** DIRECTIONS FOR THIS TASK **
Repeat the lines below word for word, starting at the line containing "phylum: Chordata" and continuing through the end of the records. Leave the pictures out of your answer.

Saved entries:
--
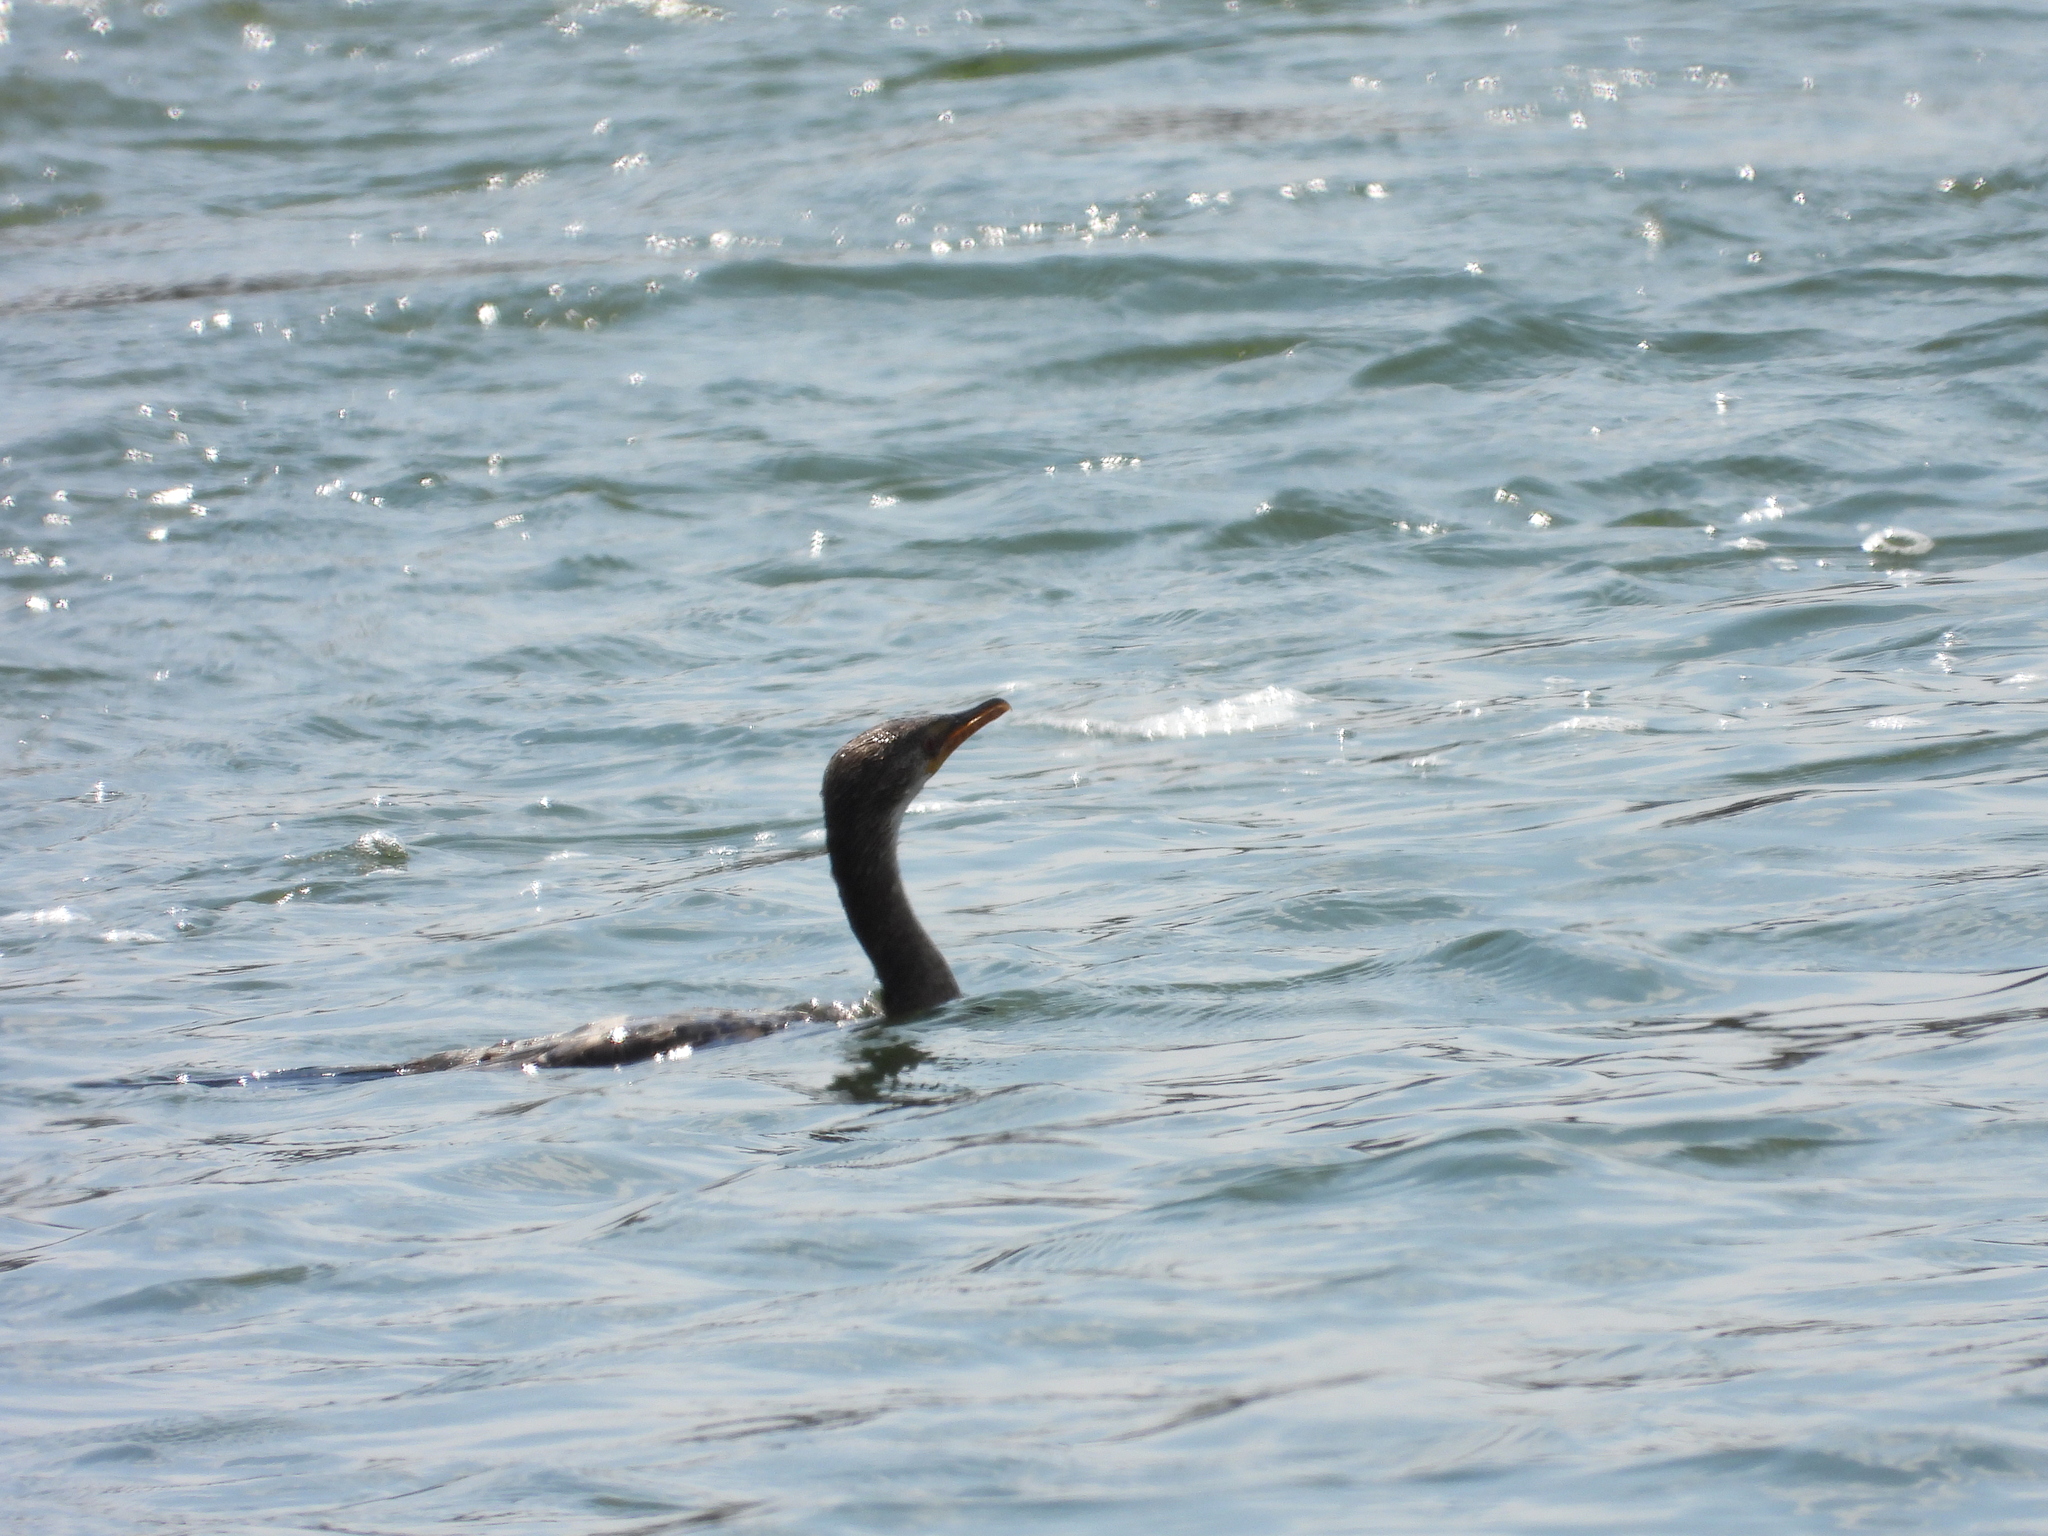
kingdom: Animalia
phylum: Chordata
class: Aves
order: Suliformes
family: Phalacrocoracidae
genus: Microcarbo
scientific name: Microcarbo africanus
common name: Long-tailed cormorant
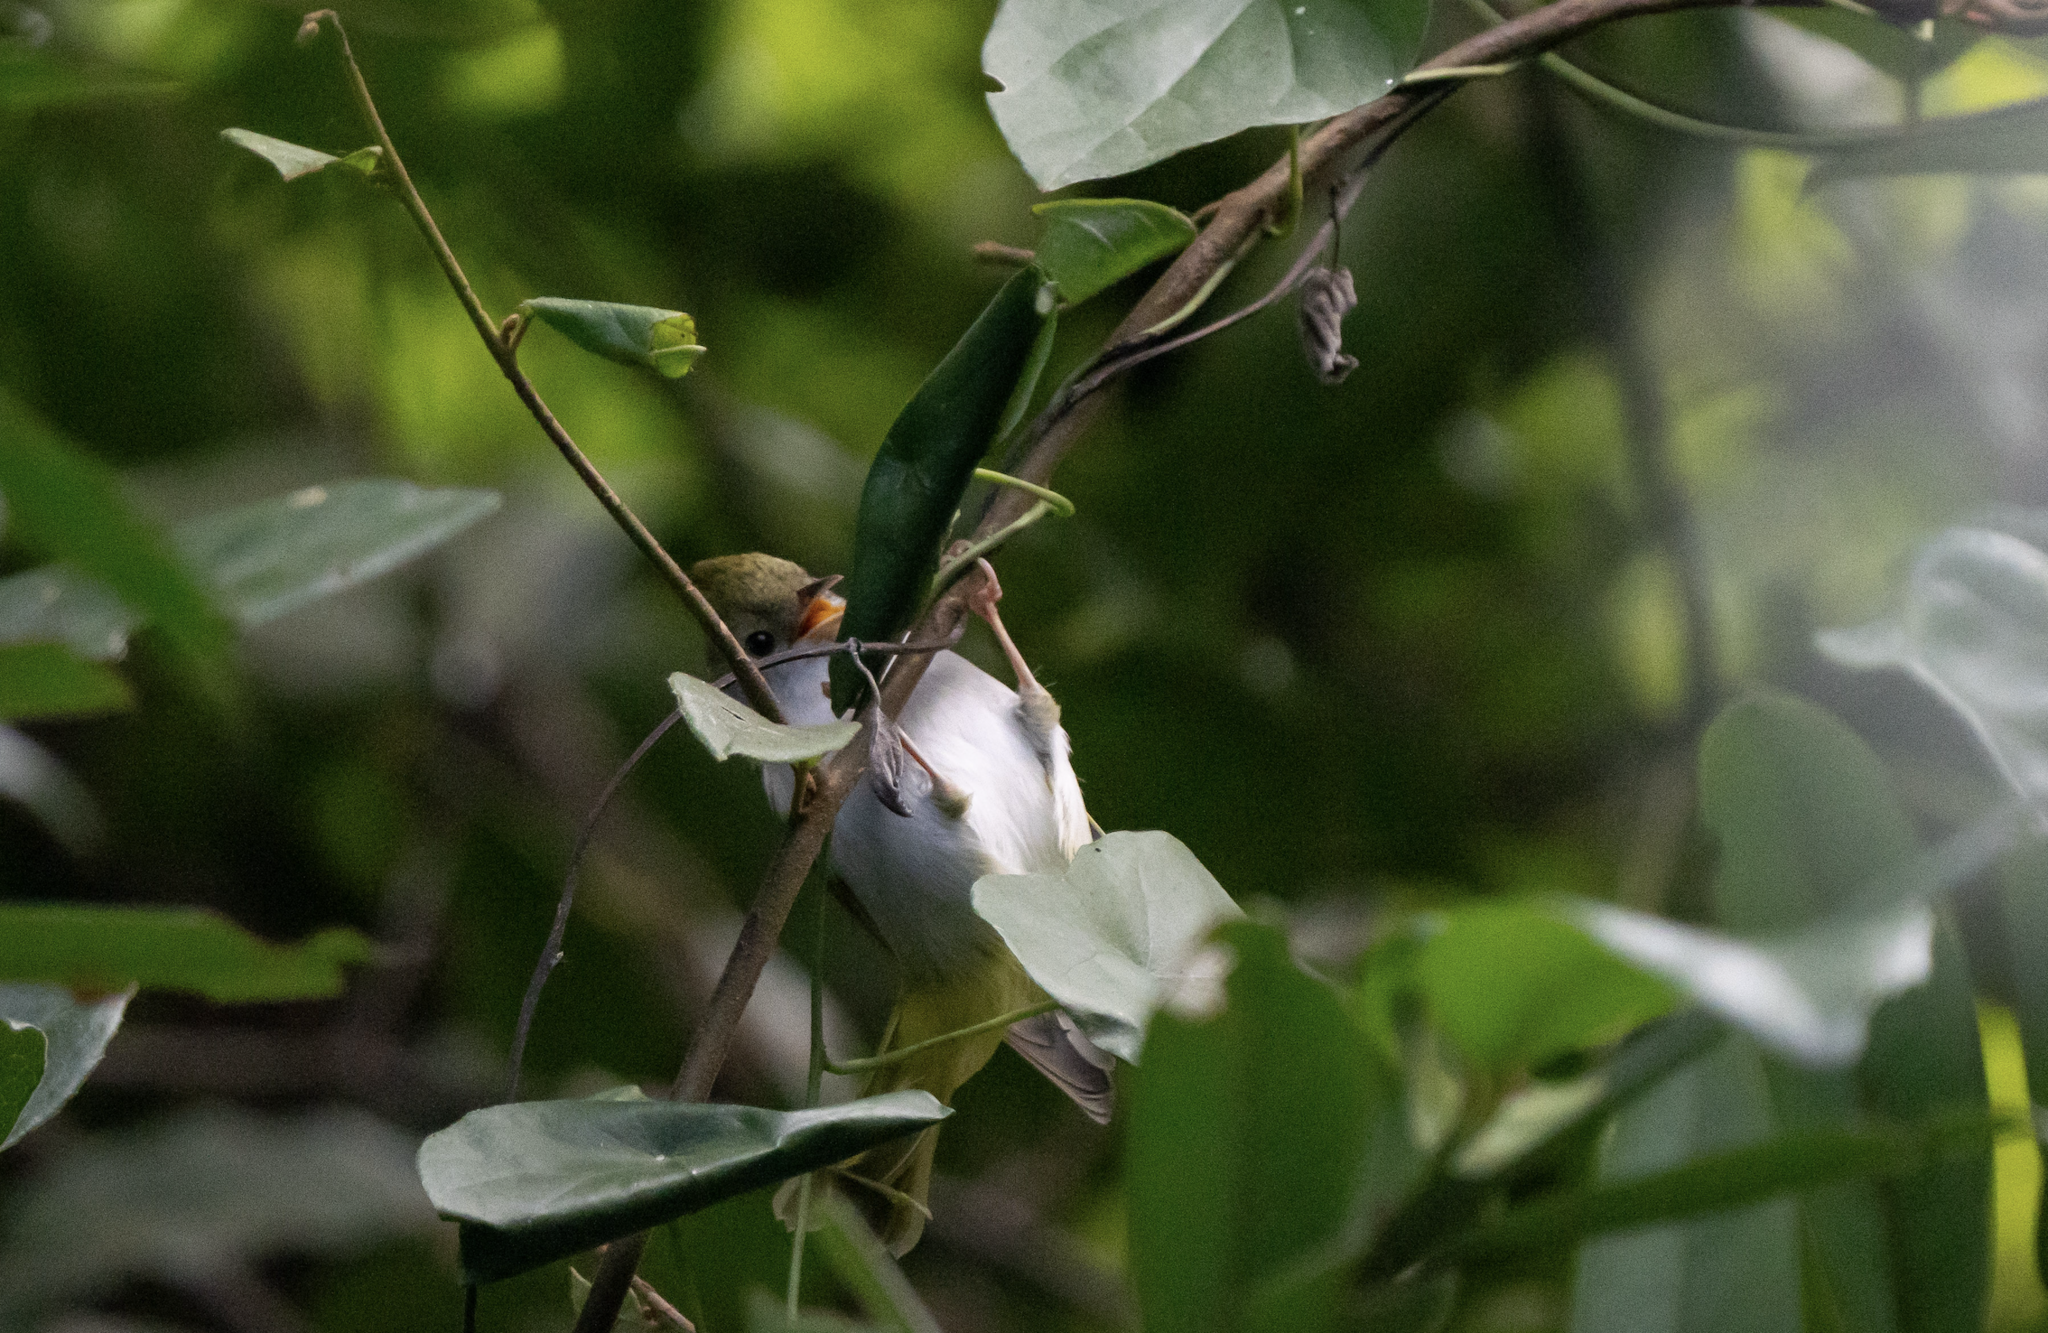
--
** TASK ANSWER **
phylum: Chordata
class: Aves
order: Suliformes
family: Phalacrocoracidae
genus: Microcarbo
scientific name: Microcarbo africanus
common name: Long-tailed cormorant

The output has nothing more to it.